Stored data:
Segment Open

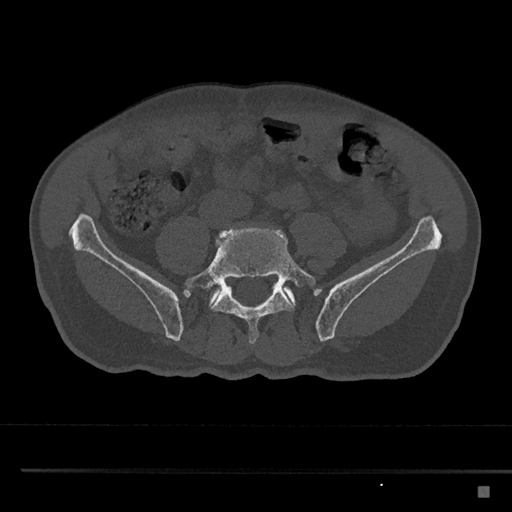
CT including the spine, one axial slice; position 578 of 797 along the scan axis; bone window (W 1800 / L 400 HU); 0.5 mm slice thickness; 512 × 512 image matrix, field of view 391 × 391 mm. Patient: male, 59 years. From the clinical record (not read from this slice): primary cancer: prostate.
Annotated regions visible in this slice (semi-automatic segmentation, software-assisted and operator-edited):
- L5 vertebra: bounding box (x1, y1, x2, y2) in pixels: (183, 226, 316, 345)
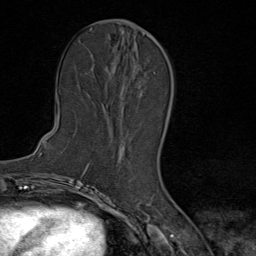
Breast MRI (dynamic contrast-enhanced), one axial slice. Position 37 of 80 along the scan axis. Cropped to one breast. Dynamic contrast-enhanced series, time point 2 of 9 at this slice position (early post-contrast). 1.5 T. TE 1.8 ms, TR 4.3 ms. 2 mm slice thickness. 256 × 256 image matrix, field of view 180 × 180 mm. Female patient.
Outlined on this slice (semi-automatic segmentation, software-assisted and operator-edited):
- enhancing-tissue mask used for the functional tumour volume (all voxels passing the contrast-enhancement thresholds inside the analysis volume; usually the tumour): box from (x=122, y=73) to (x=155, y=150) px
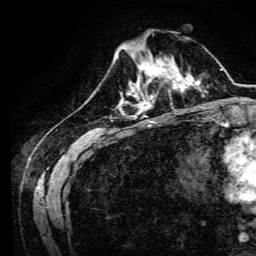
Breast MRI, one axial slice. Position 42 of 134 along the scan axis. Cropped to one breast. Dynamic contrast-enhanced series, time point 2 of 6 at this slice position (early post-contrast). 3 T. TE 4.7 ms, TR 9 ms. 1.2 mm slice thickness. 256 × 256 image matrix, field of view 170 × 170 mm. Female patient.
Outlined on this slice (semi-automatically segmented with operator editing):
- enhancing-tissue mask used for the functional tumour volume (all voxels passing the contrast-enhancement thresholds inside the analysis volume; usually the tumour): bounding box (x1, y1, x2, y2) in pixels: (134, 64, 170, 94)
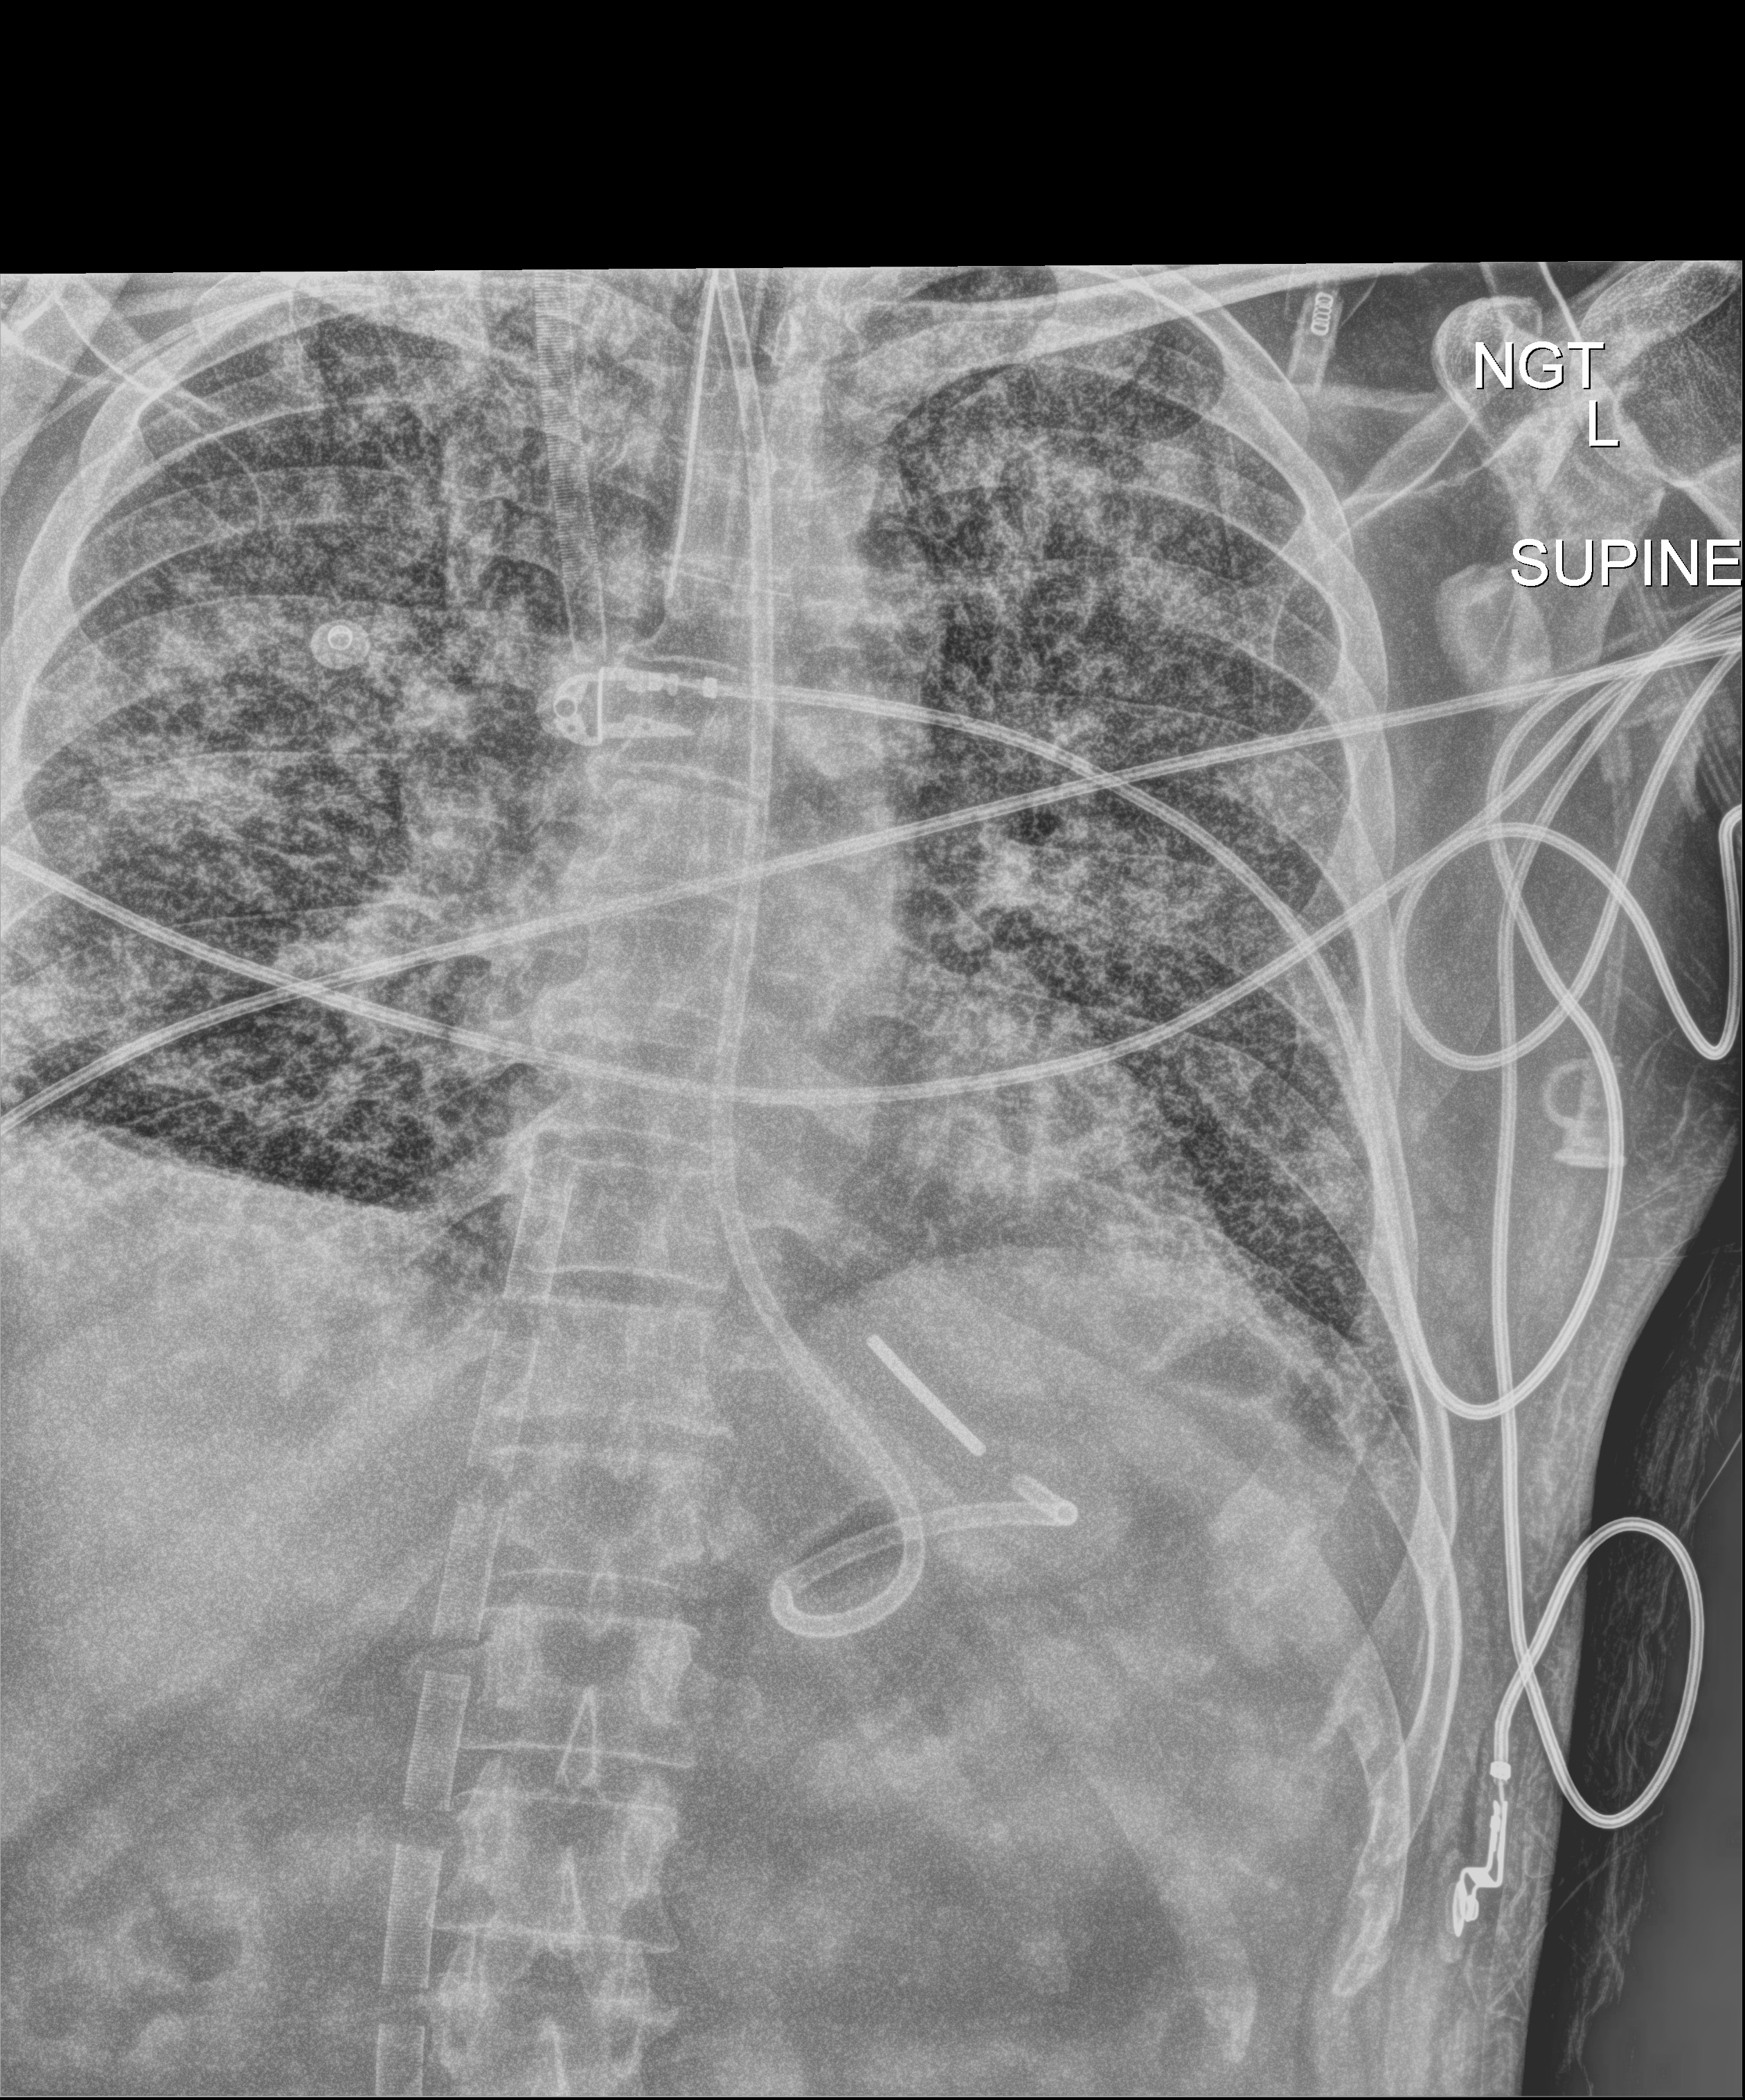
Bedside chest radiograph (digital radiography). Patient hospitalised with COVID-19; male, aged 18–59 years.
From the hospital-stay record, not from the radiograph (when in the stay this image was taken is not recorded):
- COPD (admission record): no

Segment Closed

The answer must be the lines of the entries above, written out exactly from the first through the one with "- L5 vertebra: bounding", and no pictures.

CT including the spine, one axial slice; position 578 of 797 along the scan axis; bone window (W 1800 / L 400 HU); 0.5 mm slice thickness; 512 × 512 image matrix, field of view 391 × 391 mm. Patient: male, 59 years. From the clinical record (not read from this slice): primary cancer: prostate.
Annotated regions visible in this slice (semi-automatic segmentation, software-assisted and operator-edited):
- L5 vertebra: bounding box (x1, y1, x2, y2) in pixels: (183, 226, 316, 345)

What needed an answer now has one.